Meditation Exercise:

Confronting

Purpose:

To learn to be there comfortably in front of another person. The idea is to BE there comfortably in a position three feet in front of another person, to BE there and not do anything else but BE there.

Pre-requisites:

Complete Exercise: Being There.

Instructions:

You sit in front of another student, a comfortable distance apart—about three feet. You both sit facing each other with eyes open, neither making any conversation or effort to be interesting. This is a silent drill. You sit and look at each other and say or do nothing for some hours if possible. Or you may do this exercise in 20 minutes sessions until passed.

You must not speak, blink, fidget, giggle or be embarrassed or go blank. You must confront all reactions fully without avoiding, resisting, denying or suppressing them. If a reaction is overwhelming, simply close your eyes to assimilate that experience fully. Then open your eyes and continue with the exercise as before.

It will be found some students tend to confront WITH a body part, rather than just confront; or they use a system of confronting, rather than just BE there.

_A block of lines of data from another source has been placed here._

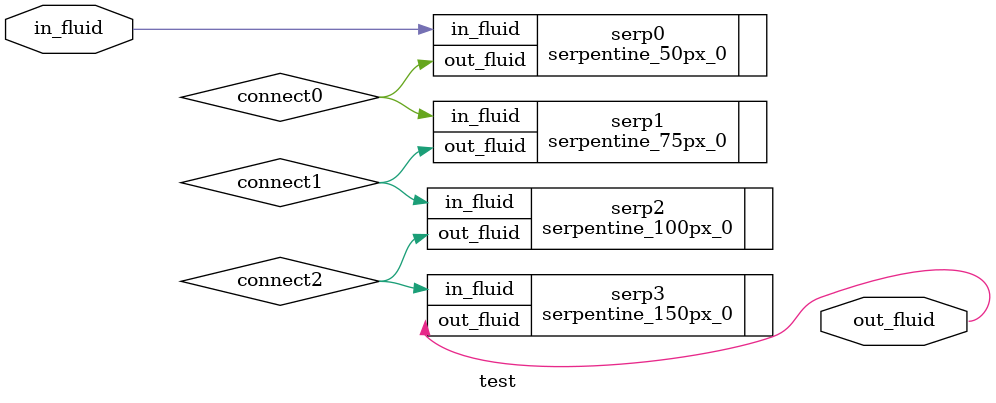
<source format=v>
module test (
    in_fluid,
    out_fluid
);

input in_fluid;
output out_fluid;

wire connect0, connect1, connect2;

serpentine_50px_0 serp0 (.in_fluid(in_fluid), .out_fluid(connect0));
serpentine_75px_0 serp1 (.in_fluid(connect0), .out_fluid(connect1));
serpentine_100px_0 serp2 (.in_fluid(connect1), .out_fluid(connect2));
serpentine_150px_0 serp3 (.in_fluid(connect2), .out_fluid(out_fluid));

endmodule
</source>
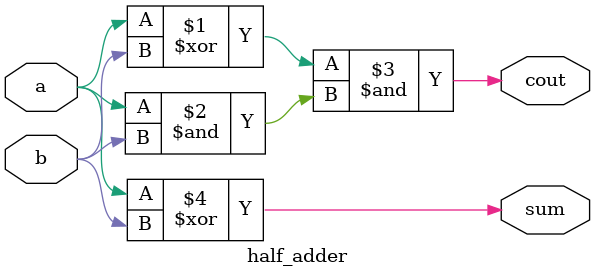
<source format=v>
module half_adder( 
input a, b,
output cout, sum );
assign cout = (a ^ b) & ( a & b );
assign sum = a ^ b;
endmodule

</source>
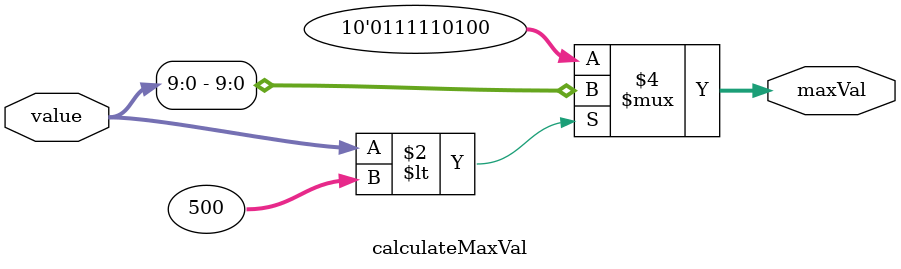
<source format=sv>
module calculateMaxVal #(parameter SAMPLES=32, WIDTH=32)
(
	input [(WIDTH-1):0] value,
	output [9:0] maxVal
);

	always_comb
	begin
		if (value < 500)
			maxVal[9:0] = value[9:0];
		else
			maxVal[9:0] = 500;
	end
endmodule
</source>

Confronting does not mean that you do something to the other person. The whole action is to become accustomed to BEING THERE three feet in front of another person without apologizing or moving or being startled or embarrassed or defending self. Confronting with a body part can cause unwanted pain or sensations in that body part being used to confront. The solution is just to confront and BE there.

End of Exercise:

When all social mechanisms are discharged, and you can just BE there comfortably in a position three feet in front of another person in all sincerity, this exercise is passed.

NOTE 2: If you find the sitting meditation difficult to do then do the walking meditation exercises for a while, and then come back to this exercise.